▶ Page excerpt:
###

The Children We Leave Behind explores a different strategy. It begins by recognising that schools work within external structures over which they have limited control. These structures (referred to as the “machinery” of schooling) include the school curriculum, standardised tests and examinations, and requirements for assessing and reporting student learning. The Children We Leave Behind reveals how this machinery progressively sorts students and leaves many behind, resulting in large numbers performing well below the expectations for their year level.
The book’s conclusion is that improved performances and reduced achievement gaps depend on transforming how learning at school is organised and success is defined. The author identifies and discusses four features of the current machinery that function as obstacles to many children’s learning and so require reform.
A curriculum that assumes students in the same year of school are about equally ready for the same learning
Most curricula are designed with the intention that teachers will teach the same content to all students at the same time for the same amount of time. Some curricula tightly specify what and when teachers should teach and every student should learn.
The Children We Leave Behind presents evidence (Chapter 3) of vast differences in students’ levels of attainment and learning needs within each year of school. In learning areas for which quality data are available, the least advanced students are six or more years of learning behind the most advanced. A curriculum that expects teachers to teach the same content to everybody inevitably results in some students being taught what they are not yet ready to learn and others being taught what they already know.

###

▶ Problems to work on:
1. In the passage on The Children We Leave Behind, how far behind the most advanced students are the least advanced in learning areas with quality data?
2. Carry on writing the passage on The Children We Leave Behind from the point where it ends.
The records have no role in any of this.

###

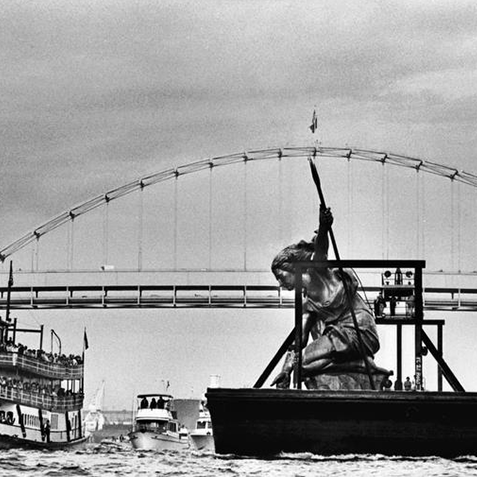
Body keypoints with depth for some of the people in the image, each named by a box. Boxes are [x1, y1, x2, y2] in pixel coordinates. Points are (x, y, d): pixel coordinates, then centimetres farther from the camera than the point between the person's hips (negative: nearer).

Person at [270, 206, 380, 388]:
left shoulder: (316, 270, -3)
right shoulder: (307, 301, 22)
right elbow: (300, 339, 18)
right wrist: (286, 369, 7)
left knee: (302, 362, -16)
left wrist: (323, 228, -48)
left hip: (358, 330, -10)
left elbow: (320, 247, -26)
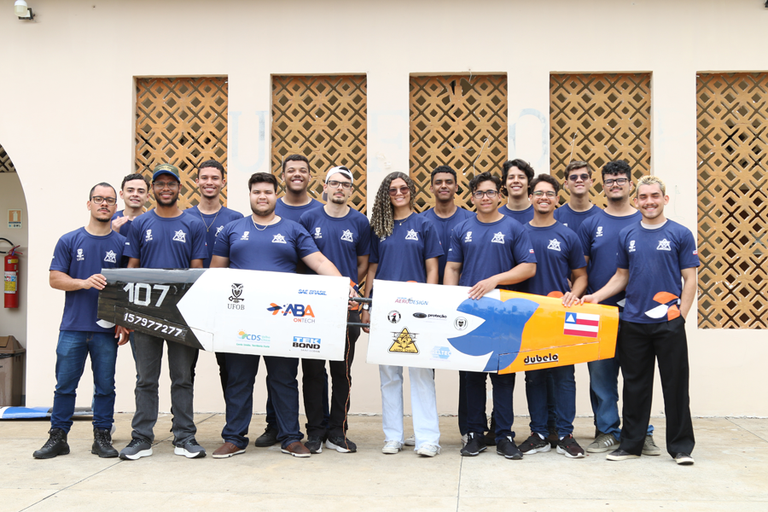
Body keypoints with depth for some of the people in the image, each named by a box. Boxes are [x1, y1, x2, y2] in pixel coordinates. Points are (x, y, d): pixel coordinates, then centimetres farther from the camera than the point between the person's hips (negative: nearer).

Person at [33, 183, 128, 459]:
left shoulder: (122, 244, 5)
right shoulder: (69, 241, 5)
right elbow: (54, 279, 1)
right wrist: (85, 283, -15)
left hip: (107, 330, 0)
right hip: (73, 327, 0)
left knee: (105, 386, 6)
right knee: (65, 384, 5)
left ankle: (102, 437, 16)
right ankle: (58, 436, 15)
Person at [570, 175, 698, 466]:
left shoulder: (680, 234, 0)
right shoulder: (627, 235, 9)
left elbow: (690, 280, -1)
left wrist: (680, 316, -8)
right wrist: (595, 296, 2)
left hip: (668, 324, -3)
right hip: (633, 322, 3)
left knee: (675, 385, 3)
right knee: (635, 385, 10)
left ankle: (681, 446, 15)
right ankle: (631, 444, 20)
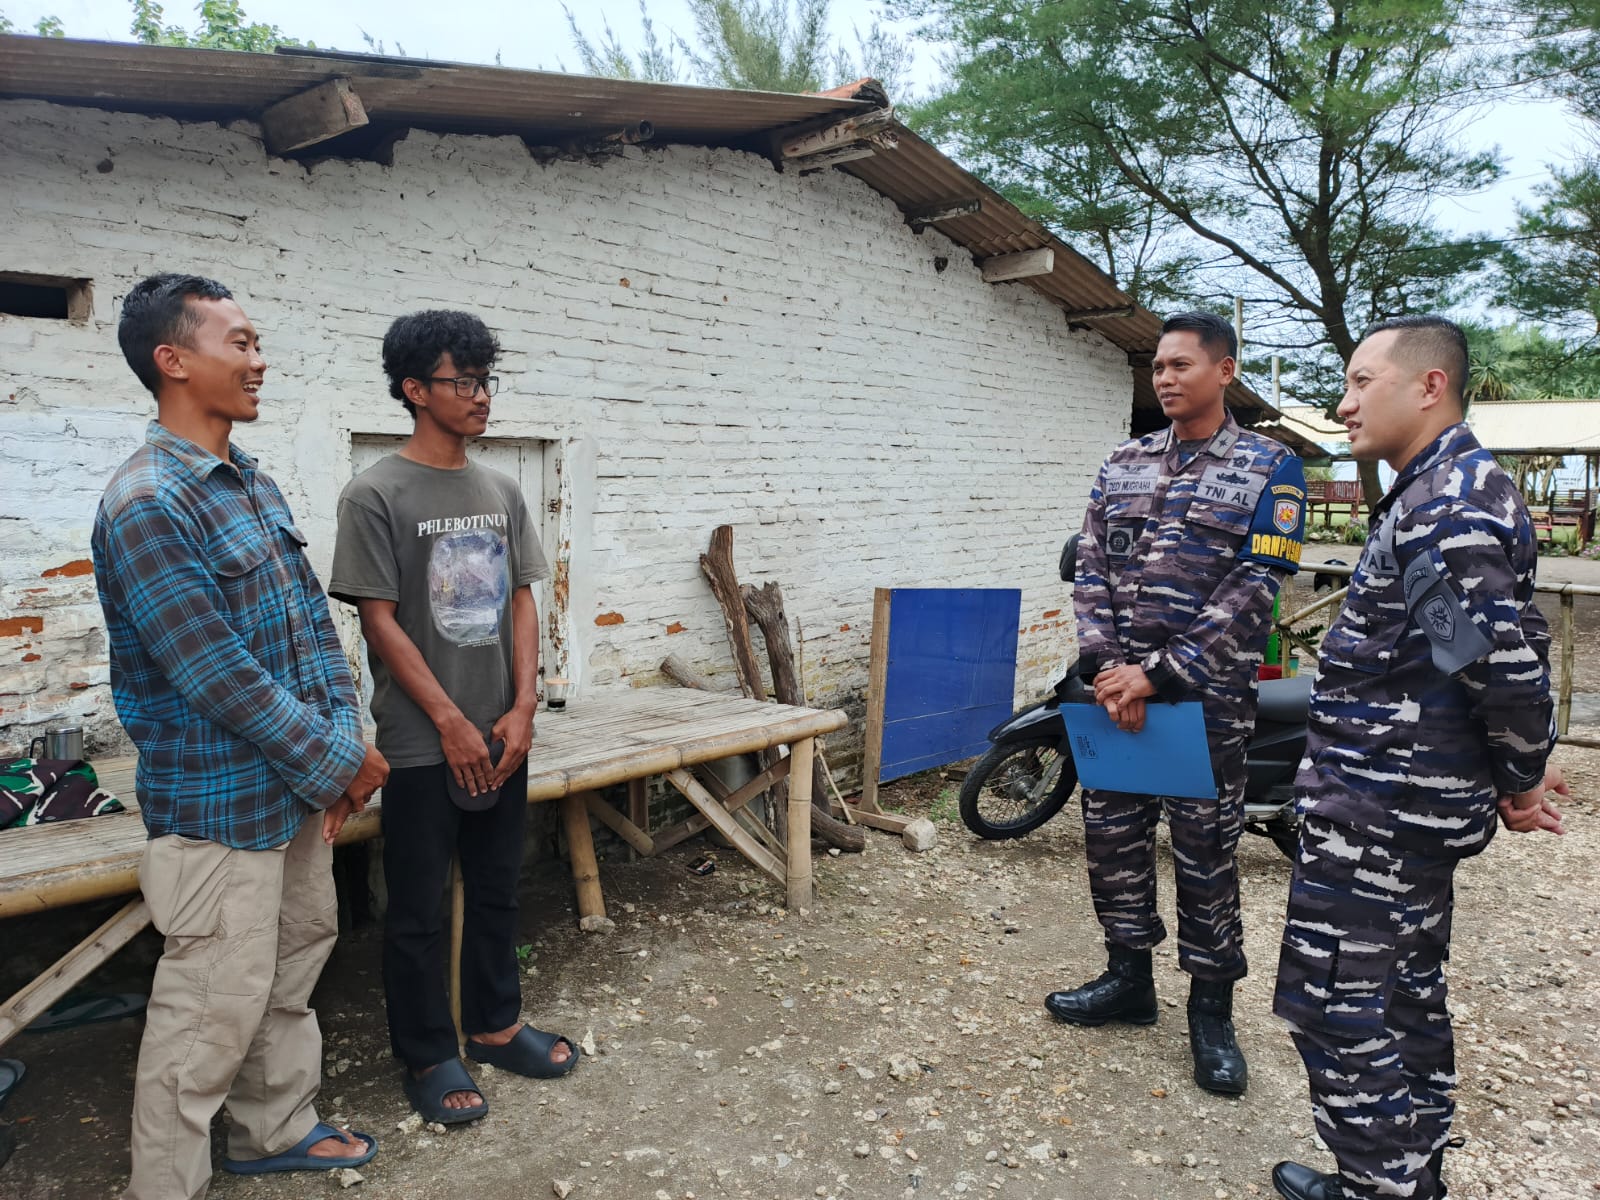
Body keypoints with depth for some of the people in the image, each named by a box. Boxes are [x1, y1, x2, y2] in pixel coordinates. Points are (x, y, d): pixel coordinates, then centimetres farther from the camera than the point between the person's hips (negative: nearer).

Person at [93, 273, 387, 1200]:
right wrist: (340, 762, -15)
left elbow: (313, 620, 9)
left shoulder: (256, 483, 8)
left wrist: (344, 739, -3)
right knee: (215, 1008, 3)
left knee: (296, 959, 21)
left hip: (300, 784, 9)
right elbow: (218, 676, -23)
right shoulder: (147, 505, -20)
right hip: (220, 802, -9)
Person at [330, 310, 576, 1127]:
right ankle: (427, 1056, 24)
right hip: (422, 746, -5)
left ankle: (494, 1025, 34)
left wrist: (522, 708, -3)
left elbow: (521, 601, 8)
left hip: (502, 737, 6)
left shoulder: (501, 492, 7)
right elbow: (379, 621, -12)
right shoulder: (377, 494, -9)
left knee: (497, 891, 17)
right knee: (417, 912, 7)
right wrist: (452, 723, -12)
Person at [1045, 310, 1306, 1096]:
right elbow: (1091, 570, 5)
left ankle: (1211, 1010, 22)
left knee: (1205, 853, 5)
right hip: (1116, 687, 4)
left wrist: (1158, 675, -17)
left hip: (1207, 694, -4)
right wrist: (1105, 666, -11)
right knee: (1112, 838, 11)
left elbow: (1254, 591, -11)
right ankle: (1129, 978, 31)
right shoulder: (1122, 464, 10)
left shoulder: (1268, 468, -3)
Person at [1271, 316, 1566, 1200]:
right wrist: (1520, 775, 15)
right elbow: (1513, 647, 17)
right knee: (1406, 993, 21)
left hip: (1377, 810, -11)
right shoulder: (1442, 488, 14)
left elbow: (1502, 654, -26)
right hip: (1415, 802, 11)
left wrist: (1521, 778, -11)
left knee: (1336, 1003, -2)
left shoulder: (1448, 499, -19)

###

▶ Answers given:
1. Six or more years of learning.

2.
A redesigned curriculum would better support teachers to establish where students are in their long-term progress in an area of learning so that they can target their teaching to individuals’ readiness and learning needs. Rather than holding all students to the same learning expectations, a redesigned curriculum would support teachers to “teach at the right level” for individuals, thereby ensuring that every student is appropriately stretched and challenged and learning is optimised.
The requirement that students advance from one curriculum to the next based on time rather than mastery
Learning at school is heavily time-based. Students move from one topic to the next and from one curriculum to the next, not because they have mastered what they have been taught, but because the allotted time has elapsed.
The Children We Leave Behind observes that when children are required to advance before they are ready, they often lack the prerequisite knowledge for the next stage of learning. Some struggle and slip further behind as each year’s curriculum becomes increasingly beyond their reach. As a result, some students complete primary school lacking the reading skills they were expected to master much earlier in their schooling. By 15 years of age, one in four is unable to demonstrate the standards of reading and mathematics expected of 12-year-olds. These students have effectively been sorted out and left behind by a time-driven curriculum that has moved on.
A redesigned curriculum would adopt a more flexible approach to time. Rather than giving all students the same time to learn, the curriculum ideally would allow individuals the time they require, and advancement to the next stage of learning would be based not on elapsed time but on demonstrated mastery.
The definition of success as performance against year-level expectations
Success at school is defined and evaluated with reference to the expectations of the year-level curriculum. Students who demonstrate most of what the year-level curriculum specifies are considered to have learnt successfully; those who do not are considered less successful.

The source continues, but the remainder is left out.